2. Use portmaster(8) to make a list of all installed ports on the original machine.  Use this to install them on the second.  See the end of the portmaster man page.


----------



## prp-e (Nov 22, 2012)

wblock@ said:
			
		

> NanoBSD does have a way to install packages, but it's a lot of work just to copy to another machine.  Two easier ways:
> 
> 1. Back up the original machine and restore to the target machine.  See Backup Options For FreeBSD.
> 2. Use portmaster(8) to make a list of all installed ports on the original machine.  Use this to install them on the second.  See the end of the portmaster man page.

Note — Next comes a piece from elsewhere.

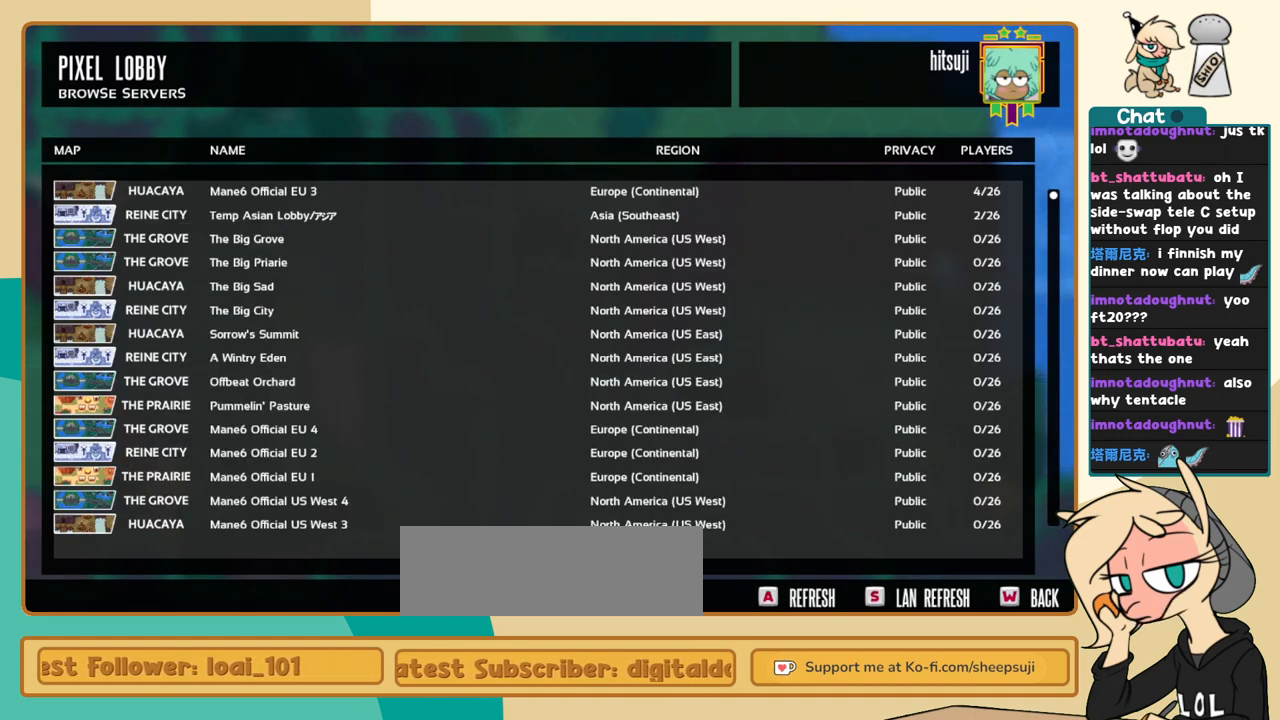
{"keys": ["k"], "events": [[350, "k", "down"], [434, "k", "up"], [484, "k", "down"]]}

How can I activate this options on NanoBSD ?


----------



## wblock@ (Nov 22, 2012)

See http://www.freebsd.org/doc/en_US.ISO8859-1/articles/nanobsd/howto.html, the "Adding packages" section.


----------



## prp-e (Nov 22, 2012)

Thanks. But now I want to copy my rc.conf or other configuration files. Can NanoBSD do it?


----------



## wblock@ (Nov 22, 2012)

It would be part of the "Custom functions" also described in that article.


----------



## prp-e (Nov 23, 2012)

wblock@ said:
			
		

> It would be part of the "Custom functions" also described in that article.


Thanks. 
I have a question about FreeSBIE, how does it work?


----------



## Beastie (Nov 23, 2012)

prp-e said:
			
		

> I have a question about FreeSBIE, how does it work?

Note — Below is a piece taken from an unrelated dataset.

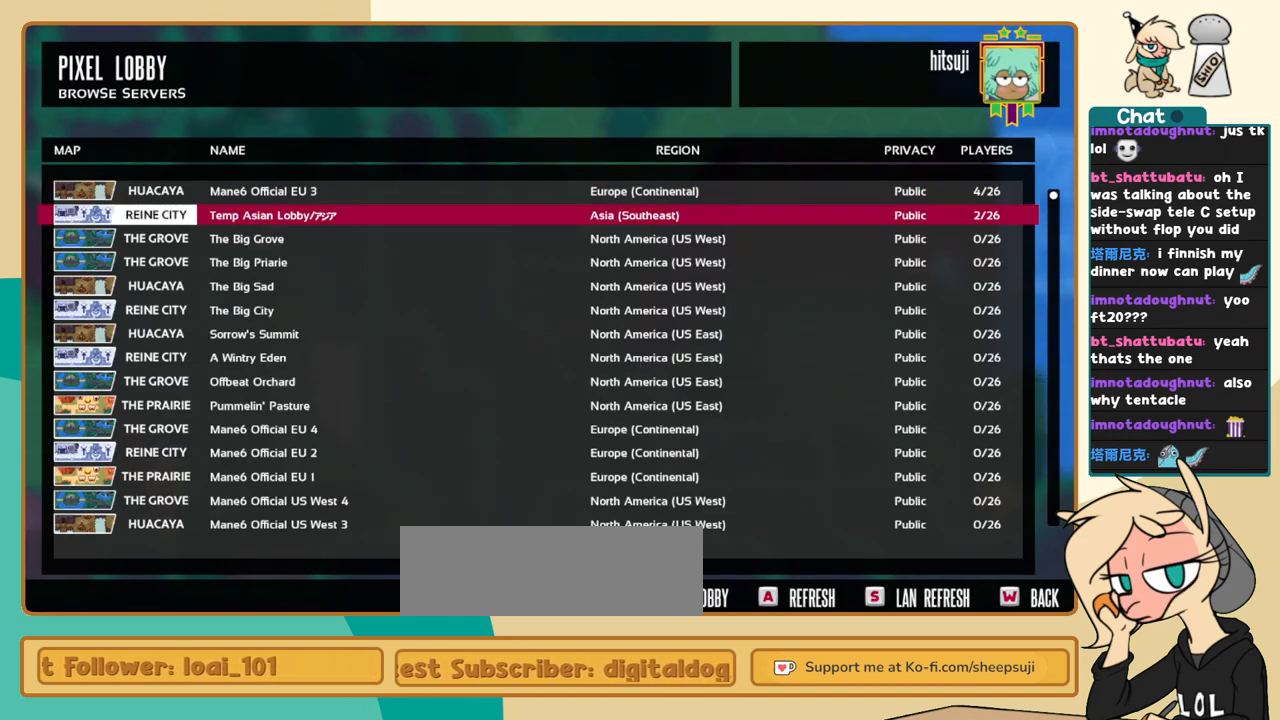
{"keys": [], "events": [[167, "k", "up"]]}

It was a live version of FreeBSD that ran on Xfce and Fluxbox and came with many applications. But it's been dead for years. You may want to check PC-BSD instead.

Also note that these have nothing to do with the FreeBSD Project, even though they're based on the FreeBSD source.


----------



## prp-e (Nov 23, 2012)

Beastie said:
			
		

> It was a live version of FreeBSD that ran on Xfce and Fluxbox and came with many applications. But it's been dead for years. You may want to check PC-BSD instead.
> 
> Also note that these have nothing to do with the FreeBSD Project, even though they're based on the FreeBSD source.


I mean "FreeSBIE toolkit" --> sysutils/freesbie


----------



## Beastie (Nov 24, 2012)

Ah, sorry, I've never tried these scripts, only the resulting live system ISO (back in the FreeBSD 5.x days IIRC). Still it seems to be dead to me. Screenshots from the official page show it's based on an outdated version of FreeBSD:
http://www.freesbie.org/img/freesbie20-2.png
http://www.freesbie.org/img/freesbie20-3.png

But of course if you want to update the scripts to use the latest FreeBSD release ...


----------



## prp-e (Nov 24, 2012)

Beastie said:
			
		

> Ah, sorry, I've never tried these scripts, only the resulting live system ISO (back in the FreeBSD 5.x days IIRC). Still it seems to be dead to me. Screenshots from the official page show it's based on an outdated version of FreeBSD:
> http://www.freesbie.org/img/freesbie20-2.png
> http://www.freesbie.org/img/freesbie20-3.png
> 
> But of course if you want to update the scripts to use the latest FreeBSD release ...


I use PC-BSD on my own laptop, but PC-BSD isn't a good base for our works . 
I've used sysutils/freesbie and sysutils/cdrtools to export my installed FreeBSD to ISO file


----------